AFECTOS Y PETICIONES

   Yo soy, ¡oh Sumo Bien mío!, aquel miserable que tantas veces se apartó de Ti y renunció a tu amor. Por ello indigno soy de verte y amarte. Más Tú, Señor, eres el que, por compadecerte de mí, no tuviste compasión de Ti mismo y te condenaste a morir de dolor en un madero infame y afrentoso. Por tu muerte espero, que algún día te veré y gozaré de tu presencia y te amaré con todo mí ser. Pero ahora que me hallo en peligro de perderte para siempre, o más bien que te perdí por mis pecados, ¿qué haré en lo que reste de vida? ¿Seguiré ofendiéndote?... No, Jesús mío; aborrezco las ofensas que te hice. Me pesa de haberte ofendido y te amo con todo mi corazón... ¿Apartarás de Ti a un alma que se arrepiente y te ama? No. Bien sé lo que dijiste, amado Redentor 82 mío; que no sabes rechazar a los que, arrepentidos, recurren a Ti (Jn., 6, 37).
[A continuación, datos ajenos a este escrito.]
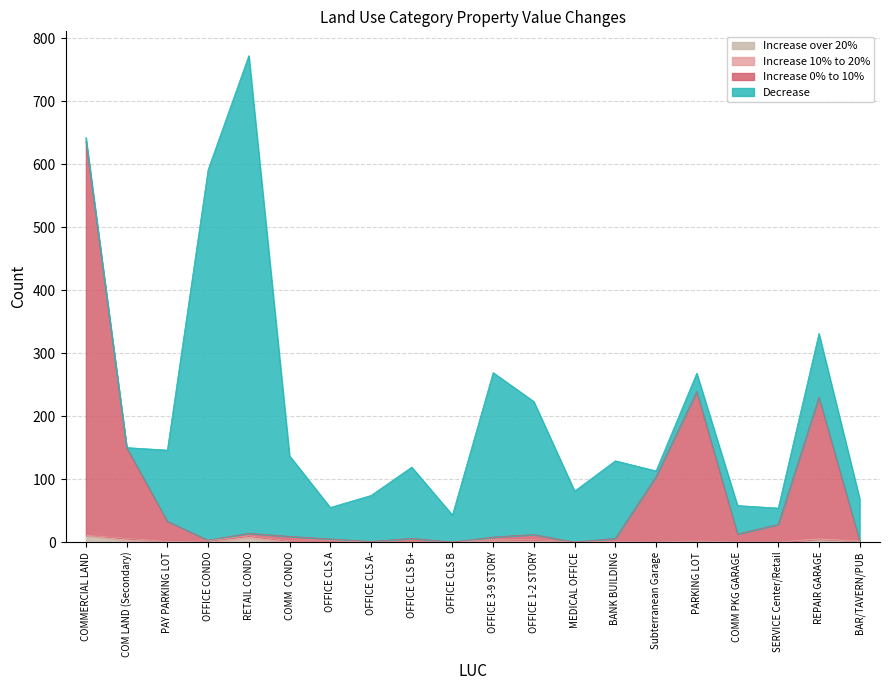

At which category is the sum across all series the highest?

RETAIL CONDO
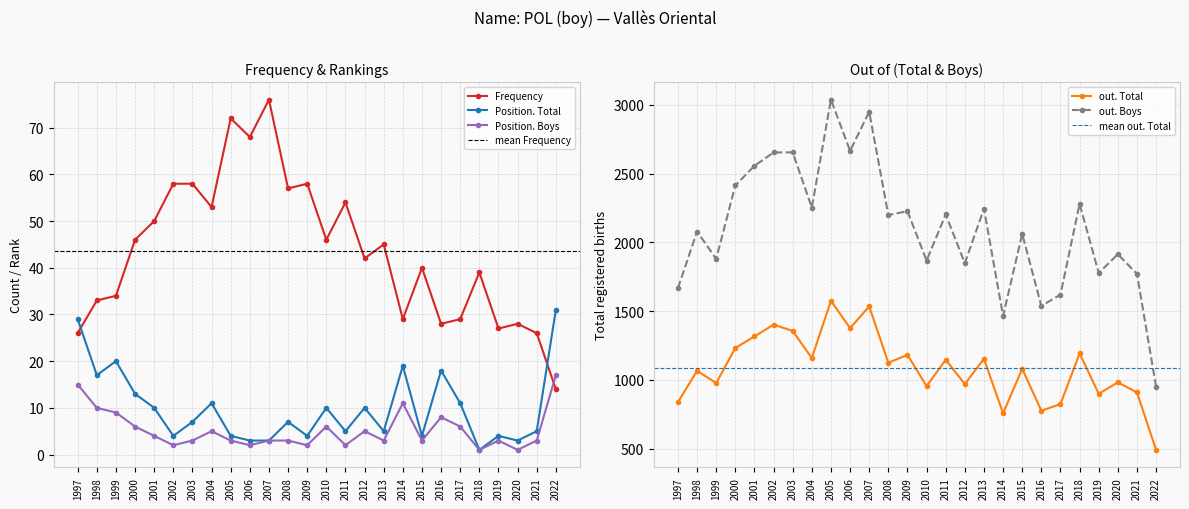

What is the spread (max minus min) of values at 1999?

1870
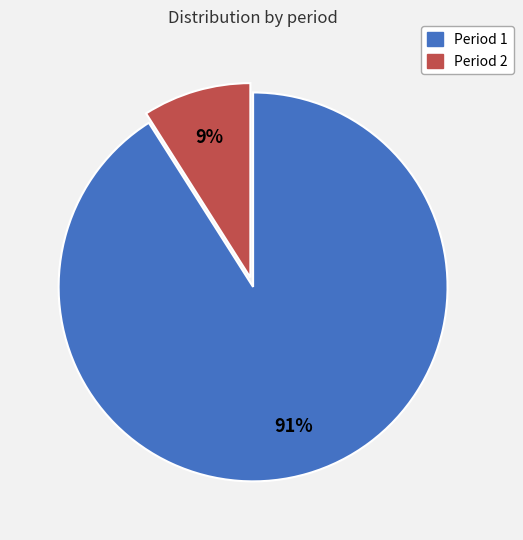

To the nearest percent, what is the difference between the largest and smallest slice percentages?

82%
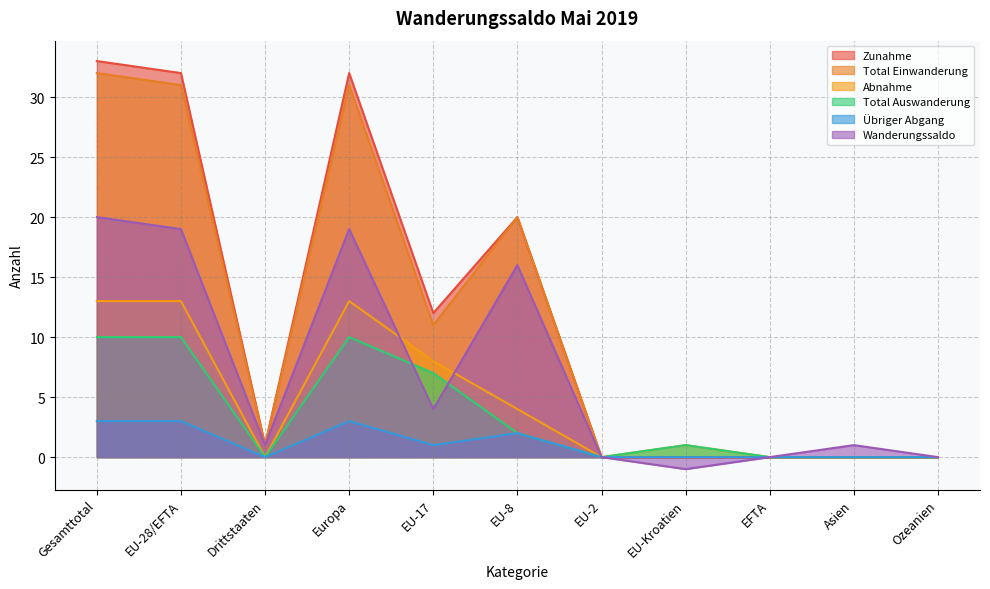

True or false: Übriger Abgang and Total Auswanderung cross at least once.

False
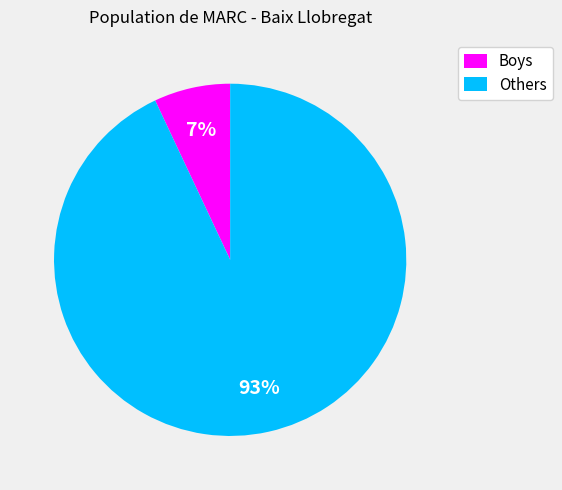

Is there any slice that represents more than half of the pie?

Yes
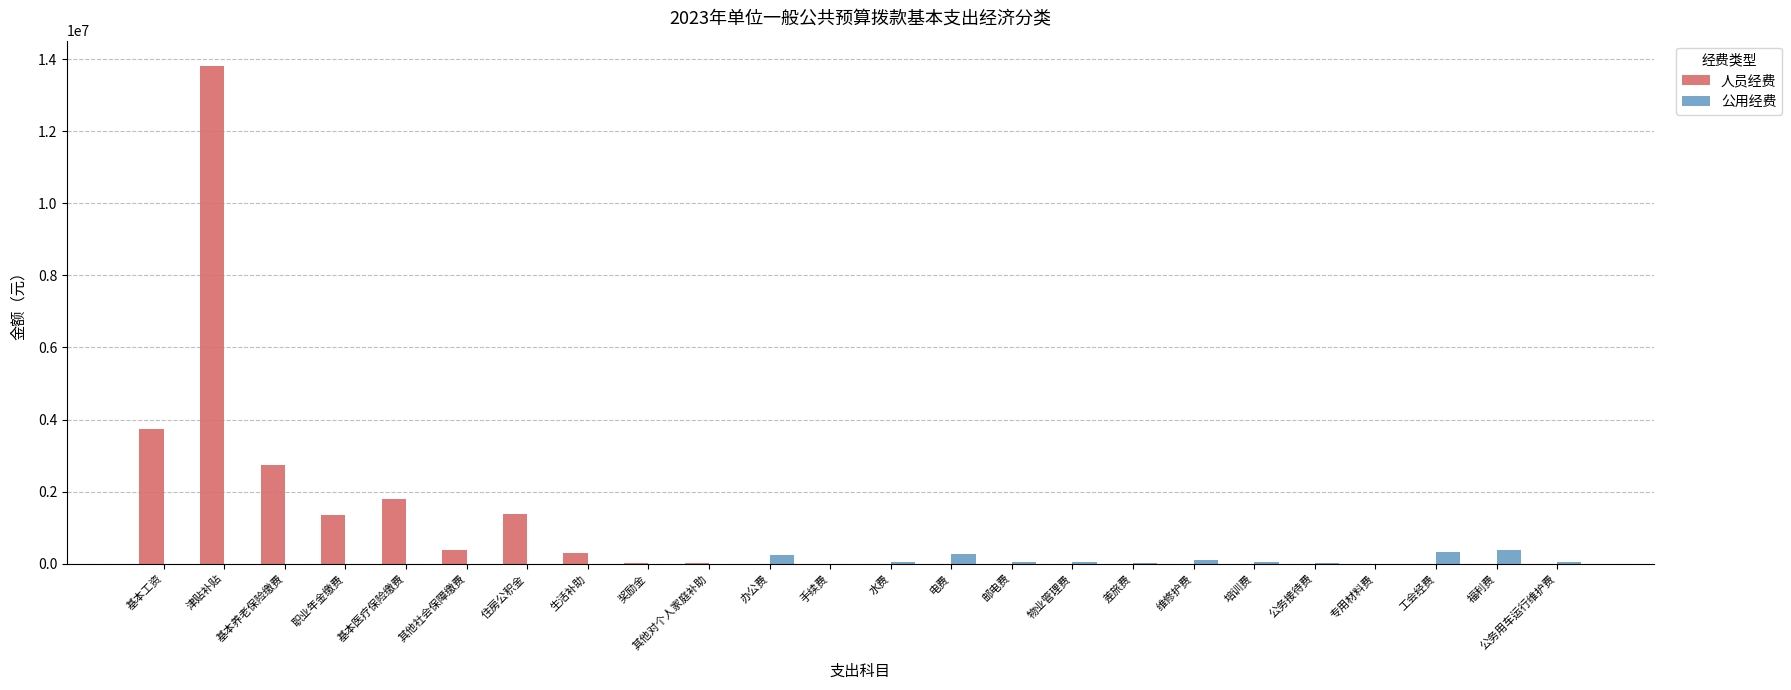

The value of 人员经费 at 培训费 is 0. True or false?

True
A todo renuncio, Jesús mío, y me entrego a Ti, te abrazo y uno a mi corazón.. Abrázame y úneme también a tu Corazón sacratísimo... Y si me atrevo a hablar así es porque hablo y trato con la Bondad infinita, con un Dios que murió por mi amor.  Carísimo Redentor mío, dadme la perseverancia en tu amor santo.

   Amada Virgen María, Madre nuestra, alcánzame ese don de la perseverancia, por lo mucho que amas a Cristo Jesús. Así lo espero y así sea.